### Texte du document
Travail d’intégration

Un an après la reprise de Sigfox par UnaBiz, où en est-on ? C’est ce que sont venus expliquer le 5 juillet à Labège, Patrick Cason, directeur général pour l’Europe du sud d’UnaBiz, et Henri Bong, avant un rendez-vous avec Bpifrance. En un an, la pépite singapourienne qui se présente comme le « leader mondial des solutions IoT de masse », présente également aux Pays-Bas, en Espagne et au Japon, a dû effectuer « un important travail d’intégration pour fusionner les équipes, les systèmes d’information, remettre du cash sur la partie R & D », détaille Patrick Cason.

En France, 124 salariés de Sigfox ont été repris sur un total de 180 encore en poste au moment de sa liquidation. Le réseau public Sigfox 0G est aujourd’hui déployé dans 77 pays et permet de connecter 11,4 millions d’objets dans le monde. C’est 16 % de plus qu’au moment du rachat par UnaBiz ce qui montre, assure Henri Bong, que « malgré tous les problèmes traversés, la société n’a perdu aucun client », soit 1 500 clients BtoB. S’il reste muet sur le chiffre d’affaires global d’UnaBiz depuis la reprise, il précise que « les revenus récurrents ont progressé de 20% l’an dernier ».

Photo de Henri Bong et Patrick Cason
Henri Bong, cofondateur et codirigeant d’UnaBiz et Patrick Cason, directeur général Europe du sud, étaient à Toulouse le 5 juillet. (Crédit : Gazette du Midi)

### Données extraites
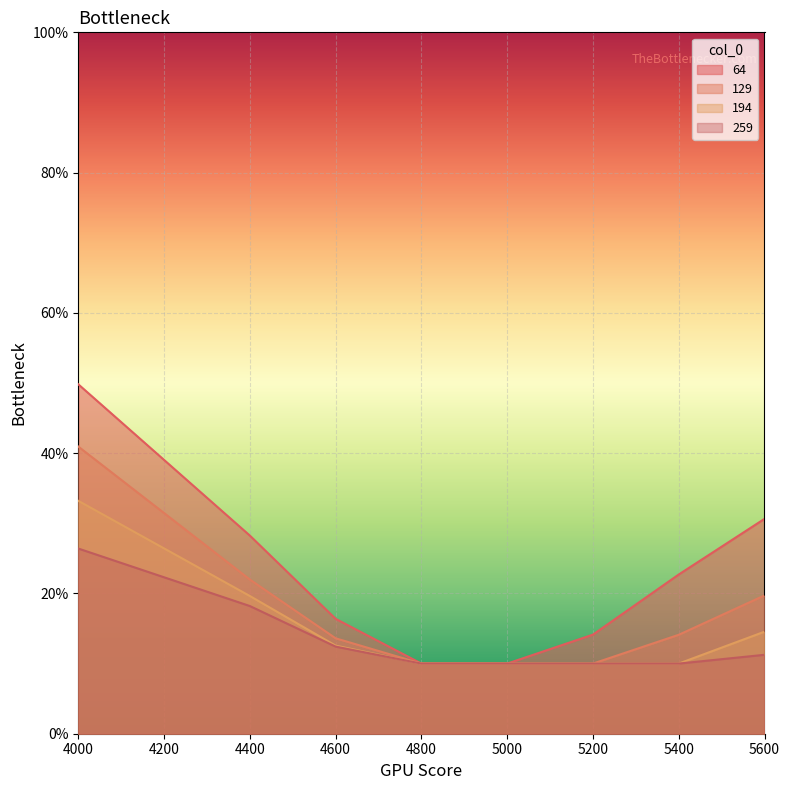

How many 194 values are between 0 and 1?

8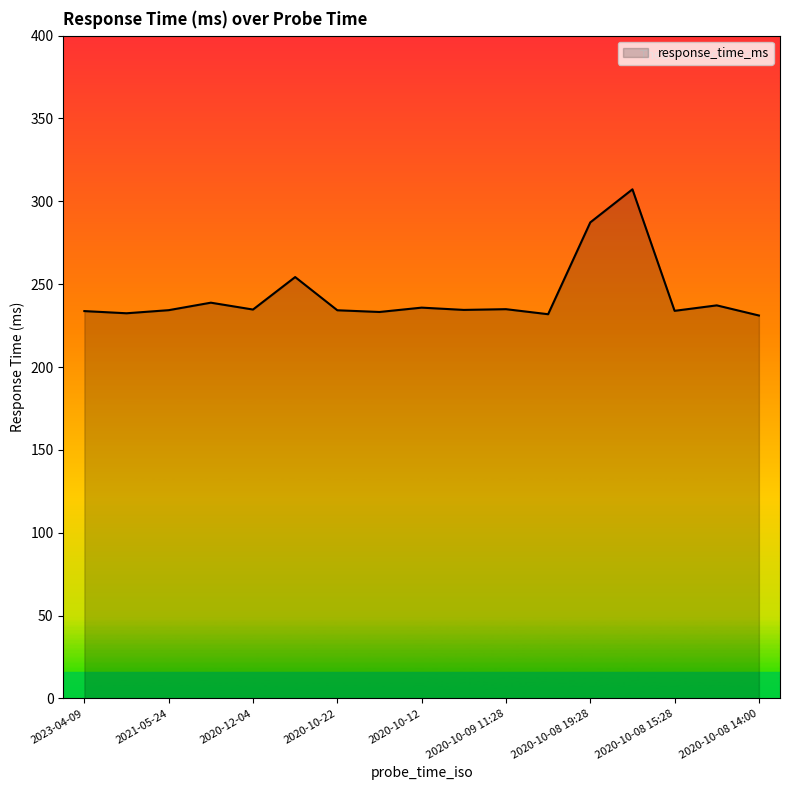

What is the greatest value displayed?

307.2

* * *

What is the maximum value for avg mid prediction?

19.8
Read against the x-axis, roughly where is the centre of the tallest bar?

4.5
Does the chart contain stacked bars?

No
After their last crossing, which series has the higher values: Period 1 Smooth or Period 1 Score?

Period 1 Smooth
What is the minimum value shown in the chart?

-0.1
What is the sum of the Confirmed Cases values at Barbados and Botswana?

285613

### Ce qui est demandé
Poursuivez, s'il vous plaît, le texte sur la reprise de Sigfox par UnaBiz à la suite de sa dernière phrase.

### Réponse rédigée
La nouvelle équipe s’est surtout employée à réduire les pertes de l’entreprise, passées « de 60 et 80 M$ par an avant la reprise », précise Henri Bong, « à près de 20 M$ en 2022 et à près de 15 M$ en 2023 ». Pour ce faire, l’entreprise a revu ses structures de coût, « notamment sur les services de cloud où nous avons renégocié avec nos partenaires stratégiques. C’est aussi le cas pour la location des points hauts (sur lesquels sont installées les antennes radio, NDLR). Tous les fournisseurs ont fait des efforts considérables pour maintenir le réseau », précise Henri Bong. Le dirigeant a également entrepris de renégocier les contrats qui liaient Sigfox aux différents opérateurs de réseaux dans le monde en vue de leur offrir plus de souplesse.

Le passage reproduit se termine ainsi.